Transcription + Audio > to Bear

Am looking for a solution to quickly record a voice memo and save both the audio file plus transcribed text into bear.

Currently I use a simple shortcut that just saves the audio - works fine to capture but I waste way too much time having to open and listen to each recording again afterwards.

Previously I used a shortcut that would directly transcribe and save the text in bear but too often that resulted in total gibberish due to my quick thoughts being a mixture of english plus native language within single sentences.

So ideally I’d like the transcription attempt to be saved in bear which in many cases allows me to quickly identify what the note/thought was about -
and in those cases where the transcription is gibberish I could still open the audio file as well.

Please could someone confirm if this would be possible to achieve with Scriptable or would it run into the same limitations as the shortcuts app where you can only handle either text or audio but not both at the same time?

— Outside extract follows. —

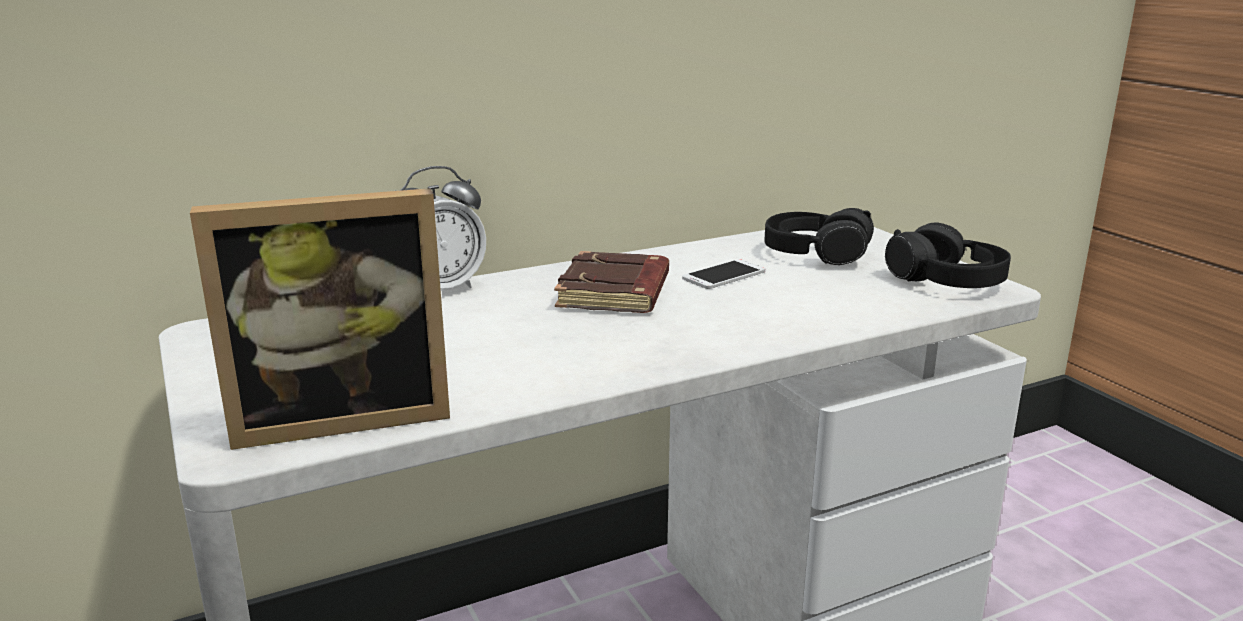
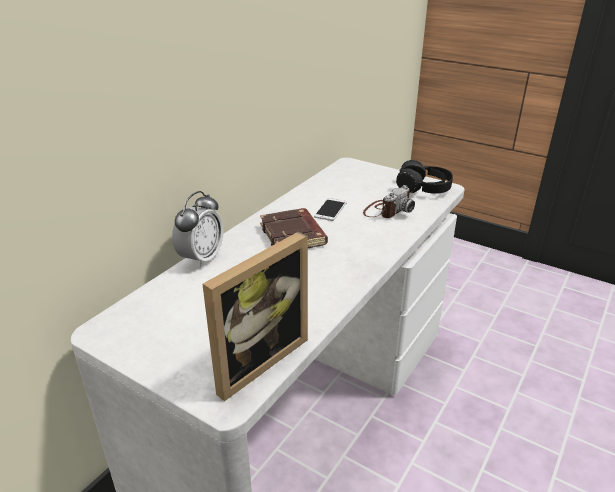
camera: 30 degrees left, 10 degrees up
(815, 254) = (356, 185): black headphones -> none
(828, 295) = (387, 210): none -> camera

I think the issue you have is that the native dictation feature (which I assume is what you have been using for transcription) captures the audio itself live fo translation. The record audio action likewise does the same but produces a media object/file. What Shortcuts doesn’ t have is a bridging action to pass a media object into dictation. I haven’t seen any other apps that can do that with the native dictation either; but that’s not to say someone hasn’t figured out a way to do that.

Assuming there isn’t a way, that suggests that you would need to use an alternative service. I’m pretty sure Nuance’s Dragon dictation might be an option, but it is liely to be an expensive one.

If your dictation is not sensitiv in nature, you may wish to look at web based translation services that offer APIs. You may then be able to upload a recording (audio file) from Shortcuts and receive back a transcription which you can then push to Bear.

Another option might be if you have an always on computer (e.g. a Mac running Hazel), then you may be able to use Shortcuts to send a recording to the computer (e.g. via iCloud, Dropbox) and have it run some software locally to do the transcription and then put it into Bear on behalf of your iOS device.

Hope that gvies you some ideas.

Thanks for your reply.
Yes that’s indeed the issue.
I don’t know if Apple only allows native apps to access Apple’s speech-to-text while still being able to store/handle the original audio file as well.

e.g. prior to Shortcuts I used the app Just Press Record which kinda does 50% of what I need except it froze way too often and of course does not have the quick one-swipe organization Bear has, resulting in a big pile of memos too slow to organize through.

So it’s definitely possible through Apple’s dictation framework but I suppose Apple will only allow access to native apps - was kinda hoping that Scriptable could perhaps be a gateway/solution for that.

Came across Google’s API as a possible workaround so will probably end up hiring a developer to link into that.

edit: noticed that Scriptable has dictation functionality as well but based on the documentation it does the same as what dictation in a shortcut does i.e. you get the text in exchange for your audio

1 Like